### Task description
Gather the lines below that include the string "tail", copying each in full.

Data supplied: Begin

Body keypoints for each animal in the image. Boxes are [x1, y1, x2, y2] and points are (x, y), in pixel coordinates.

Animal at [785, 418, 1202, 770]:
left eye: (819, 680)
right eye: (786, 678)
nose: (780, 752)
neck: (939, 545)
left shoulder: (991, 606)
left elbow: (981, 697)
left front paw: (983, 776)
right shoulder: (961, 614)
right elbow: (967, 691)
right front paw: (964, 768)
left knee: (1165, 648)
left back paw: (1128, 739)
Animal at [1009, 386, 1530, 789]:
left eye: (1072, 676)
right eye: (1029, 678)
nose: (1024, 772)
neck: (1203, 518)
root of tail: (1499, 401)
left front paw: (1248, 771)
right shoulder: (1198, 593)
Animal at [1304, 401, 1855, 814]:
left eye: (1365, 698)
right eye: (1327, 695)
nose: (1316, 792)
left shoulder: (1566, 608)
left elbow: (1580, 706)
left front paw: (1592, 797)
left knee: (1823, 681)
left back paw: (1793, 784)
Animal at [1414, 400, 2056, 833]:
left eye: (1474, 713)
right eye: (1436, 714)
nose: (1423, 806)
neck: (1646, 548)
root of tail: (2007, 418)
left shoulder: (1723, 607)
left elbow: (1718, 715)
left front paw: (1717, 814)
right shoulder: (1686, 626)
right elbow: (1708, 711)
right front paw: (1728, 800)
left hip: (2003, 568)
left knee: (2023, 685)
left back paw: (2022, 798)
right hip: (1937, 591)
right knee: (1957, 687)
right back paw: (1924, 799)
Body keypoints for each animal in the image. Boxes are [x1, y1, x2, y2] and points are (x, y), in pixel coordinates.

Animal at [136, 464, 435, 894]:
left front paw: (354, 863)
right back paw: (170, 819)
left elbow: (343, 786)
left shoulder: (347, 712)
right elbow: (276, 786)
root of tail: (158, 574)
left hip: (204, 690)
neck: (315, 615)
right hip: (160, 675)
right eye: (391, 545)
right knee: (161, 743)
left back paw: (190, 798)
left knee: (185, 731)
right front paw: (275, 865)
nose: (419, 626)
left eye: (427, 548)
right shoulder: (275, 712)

Data supplied: End

### Your solution
root of tail: (1499, 401)
root of tail: (2007, 418)
root of tail: (158, 574)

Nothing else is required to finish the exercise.